5. Ce qu'il faut bien appeler des mensonges et des fraudes jettent le doute sur l'authenticité des phénomènes mystiques qu'elle aurait vécus (stigmatisation, participation à la passion du Christ, apparitions de la vierge, etc.)

On peut se demander : 

1. Comment se fait-il qu'un seul et unique examen médical, par ailleurs aussi rapide et aussi superficiel, effectué par deux médecins catholiques lyonnais, ait pu aboutir à un diagnostic aussi formel de paralysie et de cécité complète.

2. Pourquoi n'a-t-on pas pensé à vérifier l'inédie de Marthe à l'aide d'une expérience simple, comme l'ont fait les Allemands avec Thérèse Newman ?

3. Pourquoi personne n'a-t-il remarqué les innombrables "emprunts", pour ne pas dire plagiats qui parsèment ses écrits.

4. Pourquoi personne n'a-t-il cherché l'identité des mystérieuses "secrétaires".

Dernière question : Pourquoi l'Eglise a-t-elle si peur de la vérité ?

La découverte récente de graves manquements à la morale de la part du cofondateur des Foyers de Charité (abus sexuels et spirituels), le Père Finet, incite à s'interroger sur les fondements éthiques et théologiques (conception sacrificielle de la religion, exaltation de la souffrance, culte de la personnalité, recherche de phénomènes extraordinaires, idée que la fin justifie les moyens, etc.), voire financières de ces communautés nouvelles, dites "charismatiques", et sur les causes des errements moraux et spirituels de leurs fondateurs.

C'est la première leçon que l'on peut tirer de cette affaire. La seconde est la nécessité de prendre les mesures appropriées.
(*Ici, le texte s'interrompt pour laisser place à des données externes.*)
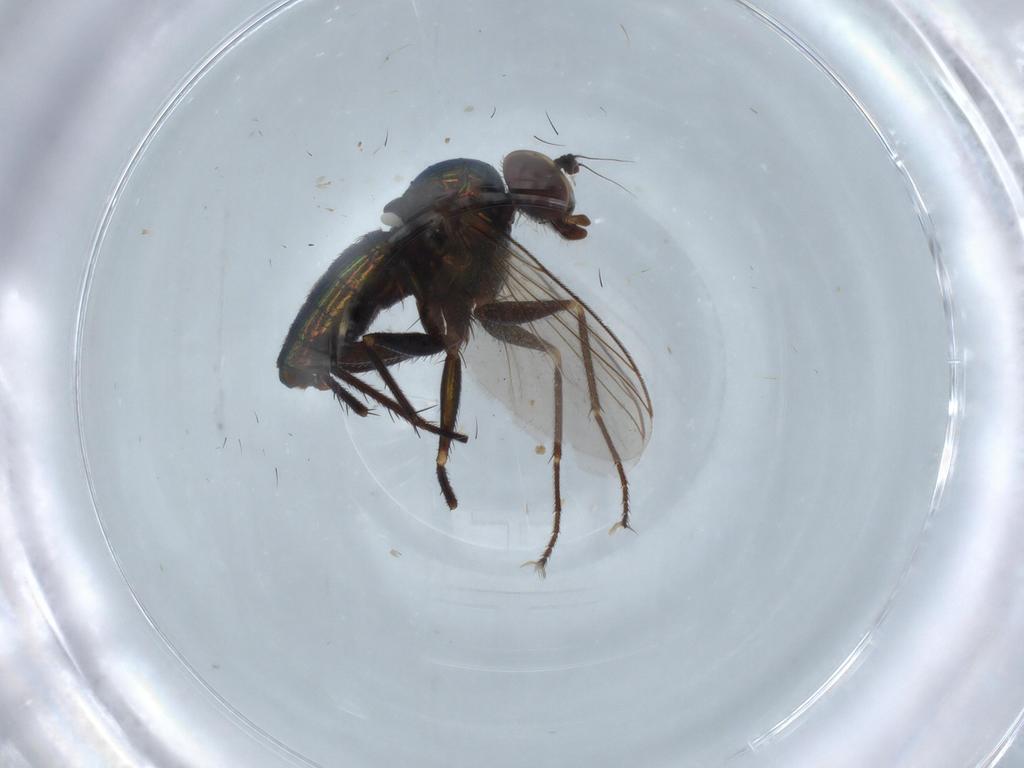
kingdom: Animalia
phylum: Arthropoda
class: Insecta
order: Diptera
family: Dolichopodidae
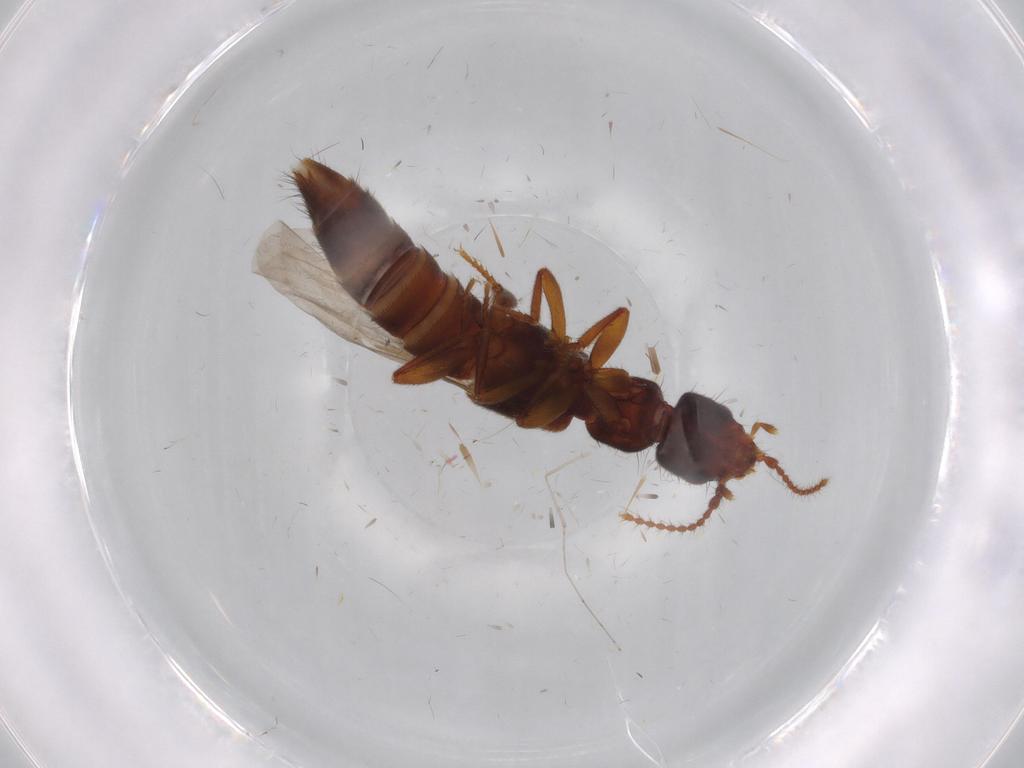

Les responsables prétendent qu'elles sont à l'étude. Nous ne pouvons que les croire sur parole.

Conrad de Meester explique dans son livre qu'il n'a pas voulu s'en prendre à Marthe Robin et aux Foyers de Charité, il reconnaît même le fait que son œuvre puisse porter de bons fruits, selon la parole de Jésus dans l'Evangile : "Si deux ou trois sont réunis en mon nom...", mais qu'il n'a fait que chercher la vérité et qu'il s'est senti incapable de la taire quand il a eu la conviction de l'avoir trouvée. Car dans le domaine spirituel, la fin ne justifie pas les moyens, comme en politique et si la vérité nous rend libres, à l'inverse le mensonge nous aliène.